Lyso-07, an indol-thiazolidine PPARγ agonist, protects ulcer gastric induction by modulating of neutrophil mobilization and NOS protein expression

JR Santin1, ID Machado1, SFP Rodrigues1, V Ferraz de Paula1, S Teixeira2, MN Muscará2, SL Galdino3, IR Pitta3, SHP Farsky1. 1University of São Paulo, Clinical and Toxicological Analyses, 05508-900, Brazil, 2University of São Paulo, Pharmacology, 05508-900, Brazil, 3Federal University of Pernambuco, Planning and Synthesis of Drugs, 50670-901, Brazil

Introduction: Gastric ulcer is characterized by intense neutrophil migration and gastric tissue necrosis. Recently, it has been proposed that indol-thiazolidine molecule may act as anti-ulcer agents. This study evaluated the effects of an indol-thiazolidine molecule named Lyso-07 in ethanol/HCl-induced ulcer model.

Methods: Swiss male mice (25-35 g) were treated with carboxymethyl cellulose (vehicle), Lyso-07 or Pioglitazone (p.o), 1 hour before oral administration of ethanol/HCl solution (60%/0.03M). Pharmacological treatments were also carried out before vehicle, Lyso-07 or pioglitazone to investigate the PPARγ agonist activity of Lyso-07, (GW9962, a peroxisome-proliferate activated receptorγ (PPARγ) antagonist; 2 mg/kg, i.p.); the participation of neutrophils (anti-granulocyte antibody; 50μL, i.p.) and nitric oxide (NO; L-NAME, 70 mg/kg, i.p.). One hour after gastric damage induction, blood and bone marrow perfusate were collected to quantify number of neutrophils; gastric tissue was employed to quantify percentage of lesion area, myeloperoxidase activity (MPO), morphological analysis, inducible and endothelial nitric oxide synthase (iNOS and eNOS) expression and to study the microcirculatory network by intravital microscopy.

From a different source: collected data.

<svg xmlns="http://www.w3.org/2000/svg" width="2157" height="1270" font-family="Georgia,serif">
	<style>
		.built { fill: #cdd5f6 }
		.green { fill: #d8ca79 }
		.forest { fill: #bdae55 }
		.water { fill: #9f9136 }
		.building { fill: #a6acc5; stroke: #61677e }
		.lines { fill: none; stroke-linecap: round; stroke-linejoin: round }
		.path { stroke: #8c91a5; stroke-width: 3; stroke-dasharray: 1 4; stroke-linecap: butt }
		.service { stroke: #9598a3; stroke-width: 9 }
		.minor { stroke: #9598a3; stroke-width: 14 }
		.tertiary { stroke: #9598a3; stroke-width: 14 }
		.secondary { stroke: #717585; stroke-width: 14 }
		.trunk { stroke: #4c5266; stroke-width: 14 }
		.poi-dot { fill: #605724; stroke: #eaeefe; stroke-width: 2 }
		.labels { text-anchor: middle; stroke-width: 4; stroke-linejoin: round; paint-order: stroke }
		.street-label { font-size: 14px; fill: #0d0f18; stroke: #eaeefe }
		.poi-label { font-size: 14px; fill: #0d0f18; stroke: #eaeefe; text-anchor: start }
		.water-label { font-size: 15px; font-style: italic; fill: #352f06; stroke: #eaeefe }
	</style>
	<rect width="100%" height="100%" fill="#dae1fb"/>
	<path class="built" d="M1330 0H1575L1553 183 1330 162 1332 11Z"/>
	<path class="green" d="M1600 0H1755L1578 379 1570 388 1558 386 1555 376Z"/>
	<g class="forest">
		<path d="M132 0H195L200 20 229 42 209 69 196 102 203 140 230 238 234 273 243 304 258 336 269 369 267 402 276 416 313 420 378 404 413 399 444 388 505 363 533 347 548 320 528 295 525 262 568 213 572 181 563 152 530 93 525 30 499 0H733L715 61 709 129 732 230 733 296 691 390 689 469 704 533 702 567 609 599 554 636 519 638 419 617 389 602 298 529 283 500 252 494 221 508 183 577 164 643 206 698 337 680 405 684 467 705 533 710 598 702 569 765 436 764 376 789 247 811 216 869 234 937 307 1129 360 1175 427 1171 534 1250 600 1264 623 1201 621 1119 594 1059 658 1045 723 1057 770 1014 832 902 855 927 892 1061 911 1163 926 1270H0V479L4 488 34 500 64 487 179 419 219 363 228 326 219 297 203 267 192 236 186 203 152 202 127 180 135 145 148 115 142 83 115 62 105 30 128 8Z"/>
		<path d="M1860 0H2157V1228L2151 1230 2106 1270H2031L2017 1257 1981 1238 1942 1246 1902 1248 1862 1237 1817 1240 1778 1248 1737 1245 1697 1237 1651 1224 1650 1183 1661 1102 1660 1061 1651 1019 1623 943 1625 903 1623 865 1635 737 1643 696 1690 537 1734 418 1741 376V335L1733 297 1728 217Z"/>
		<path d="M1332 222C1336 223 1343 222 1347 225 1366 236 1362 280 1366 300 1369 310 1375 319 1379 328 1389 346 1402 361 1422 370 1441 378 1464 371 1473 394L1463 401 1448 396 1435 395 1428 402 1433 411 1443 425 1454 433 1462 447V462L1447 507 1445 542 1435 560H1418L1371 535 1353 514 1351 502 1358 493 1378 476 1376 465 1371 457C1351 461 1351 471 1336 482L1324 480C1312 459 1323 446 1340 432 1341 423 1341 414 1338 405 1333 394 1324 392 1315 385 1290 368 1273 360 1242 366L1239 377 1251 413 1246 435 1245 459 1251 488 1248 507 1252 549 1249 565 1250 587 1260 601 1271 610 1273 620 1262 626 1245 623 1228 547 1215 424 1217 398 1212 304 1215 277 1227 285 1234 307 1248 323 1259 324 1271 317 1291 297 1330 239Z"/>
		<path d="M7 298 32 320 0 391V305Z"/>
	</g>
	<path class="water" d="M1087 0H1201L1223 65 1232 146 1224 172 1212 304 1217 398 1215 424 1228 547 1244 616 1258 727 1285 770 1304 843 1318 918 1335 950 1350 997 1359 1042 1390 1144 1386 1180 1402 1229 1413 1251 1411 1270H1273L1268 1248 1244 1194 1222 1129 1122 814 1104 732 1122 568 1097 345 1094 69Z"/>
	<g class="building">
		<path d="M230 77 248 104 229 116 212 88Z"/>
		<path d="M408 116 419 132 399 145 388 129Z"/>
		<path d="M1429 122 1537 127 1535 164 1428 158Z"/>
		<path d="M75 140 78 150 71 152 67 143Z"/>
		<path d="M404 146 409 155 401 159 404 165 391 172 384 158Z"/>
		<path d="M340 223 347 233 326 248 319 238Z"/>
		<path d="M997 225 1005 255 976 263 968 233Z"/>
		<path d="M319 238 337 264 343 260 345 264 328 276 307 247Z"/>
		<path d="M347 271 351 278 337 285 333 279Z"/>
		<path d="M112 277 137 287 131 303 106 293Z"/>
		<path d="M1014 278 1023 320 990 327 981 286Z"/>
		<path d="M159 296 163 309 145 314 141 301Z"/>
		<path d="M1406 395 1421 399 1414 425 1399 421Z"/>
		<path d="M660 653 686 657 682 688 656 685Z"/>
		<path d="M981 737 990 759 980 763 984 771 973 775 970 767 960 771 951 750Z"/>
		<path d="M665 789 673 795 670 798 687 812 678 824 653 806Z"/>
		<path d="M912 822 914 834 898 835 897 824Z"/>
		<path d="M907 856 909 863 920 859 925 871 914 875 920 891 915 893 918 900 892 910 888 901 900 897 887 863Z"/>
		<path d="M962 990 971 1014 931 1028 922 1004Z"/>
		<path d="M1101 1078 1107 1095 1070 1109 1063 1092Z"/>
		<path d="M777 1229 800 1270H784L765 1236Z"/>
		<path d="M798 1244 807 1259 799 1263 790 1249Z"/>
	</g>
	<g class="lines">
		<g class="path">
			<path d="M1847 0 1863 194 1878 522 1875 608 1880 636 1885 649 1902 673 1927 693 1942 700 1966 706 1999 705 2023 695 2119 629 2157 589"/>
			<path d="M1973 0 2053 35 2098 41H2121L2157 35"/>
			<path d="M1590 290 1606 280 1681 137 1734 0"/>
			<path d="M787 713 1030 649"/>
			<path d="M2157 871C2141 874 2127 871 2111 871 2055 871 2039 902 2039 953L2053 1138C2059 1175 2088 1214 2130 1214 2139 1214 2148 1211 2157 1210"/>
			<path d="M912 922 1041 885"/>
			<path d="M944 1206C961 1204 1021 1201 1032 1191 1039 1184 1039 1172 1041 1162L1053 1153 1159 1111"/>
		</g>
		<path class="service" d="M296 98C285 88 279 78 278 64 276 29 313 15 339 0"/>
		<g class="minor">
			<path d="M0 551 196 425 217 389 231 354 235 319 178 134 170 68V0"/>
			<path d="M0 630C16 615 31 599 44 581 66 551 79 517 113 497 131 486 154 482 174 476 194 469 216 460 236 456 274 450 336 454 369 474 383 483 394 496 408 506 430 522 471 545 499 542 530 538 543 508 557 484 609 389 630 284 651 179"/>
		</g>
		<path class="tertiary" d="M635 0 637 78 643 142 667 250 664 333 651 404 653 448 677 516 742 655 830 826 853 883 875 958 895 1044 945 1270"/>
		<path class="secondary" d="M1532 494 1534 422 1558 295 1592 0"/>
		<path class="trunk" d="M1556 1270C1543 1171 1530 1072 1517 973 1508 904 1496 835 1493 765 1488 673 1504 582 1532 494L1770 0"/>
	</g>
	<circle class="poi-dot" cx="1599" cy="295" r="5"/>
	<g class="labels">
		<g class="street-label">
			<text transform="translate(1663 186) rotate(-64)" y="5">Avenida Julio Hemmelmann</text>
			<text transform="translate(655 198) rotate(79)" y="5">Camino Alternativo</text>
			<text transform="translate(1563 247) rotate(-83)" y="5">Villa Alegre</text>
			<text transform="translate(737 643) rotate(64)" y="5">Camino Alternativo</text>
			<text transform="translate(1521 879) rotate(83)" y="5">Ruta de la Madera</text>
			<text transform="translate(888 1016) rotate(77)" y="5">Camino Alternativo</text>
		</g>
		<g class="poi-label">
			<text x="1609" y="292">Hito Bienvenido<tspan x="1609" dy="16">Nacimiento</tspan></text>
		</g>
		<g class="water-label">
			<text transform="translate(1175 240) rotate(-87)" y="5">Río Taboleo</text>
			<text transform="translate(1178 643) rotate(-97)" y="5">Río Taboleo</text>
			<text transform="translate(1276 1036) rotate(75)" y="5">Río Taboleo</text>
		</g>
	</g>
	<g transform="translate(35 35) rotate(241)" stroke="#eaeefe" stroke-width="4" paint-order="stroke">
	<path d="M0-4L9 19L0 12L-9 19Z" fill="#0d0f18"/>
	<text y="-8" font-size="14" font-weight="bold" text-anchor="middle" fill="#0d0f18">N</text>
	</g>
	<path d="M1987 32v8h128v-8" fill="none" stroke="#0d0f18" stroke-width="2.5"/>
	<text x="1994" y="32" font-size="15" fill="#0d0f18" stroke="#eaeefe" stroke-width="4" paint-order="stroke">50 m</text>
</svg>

Results: Data obtained showed extensive damage in the gastric tissue 1 hour after ethanol/HCl administration and that Lyso-07 pre-treatment prevented, dose-dependent, the lesion formation (p<0.01). Equivalent gastroprotective protection was induced by 25 mg/kg of Lyso-07 and 40 mg/Kg of pioglitazone. These effects were PPARγ agonist activity dependent, because Lyso-07 and pioglitazone protective effect was reversed in mice pre-treated with GW9962 (p<0.01). Neutrophil is a hallmark of the lesion, evidenced by enhanced MPO (21.01±1.58) activity and number of leukocytes in the damage gastric tissue in the vehicle group, which were reduced by Lyso-07 (6.10±0.56) or pioglitazone (8.44±2.47) treatments. In addition, the gastric lesion was lesser in anti-granulocyte antibody treated mice (p<0.05). Lyso-07 or pioglitazone treatments reduced the number of circulating neutrophils and enhanced mature granulocyte in the bone marrow. Ethanol/HCl administration caused stasis in the microcirculatory network, and pioglitazone or Lyso-07 pre-treatments reversed the vessel stasis. NO has been proposed as protective endogenous mediator on gastric damage. Data obtained showed that the pre-treatment with L-NAME inhibited the protective effect of Lyso-07 on ethanol/HCl-damage on microcirculatory blood flow, and the possible participation on NO on protective effect of Lyso-07 was evidenced by reduced and elevated iNOS and eNOS expression in the damage gastric tissue of Lyso-07 treated animals. Pioglitazone treatment did not alter the eNOS protein expression.

Conclusion: Data obtained show that Lyso-07 exerts PPARγ agonist activity and its gastroprotective actions in the ethanol/HCl-induced gastric tissue damage involve the inhibition on neutrophil migration and reversion of microcirculatory vessels stasis. The latter effect seems to be dependent on the action of Lyso-07 on NO production, especially by enhancing and decreasing eNOS and iNOS expression, respectively.

Sources of research support: FAPESP (2010/17175-0; 2011/01848-8).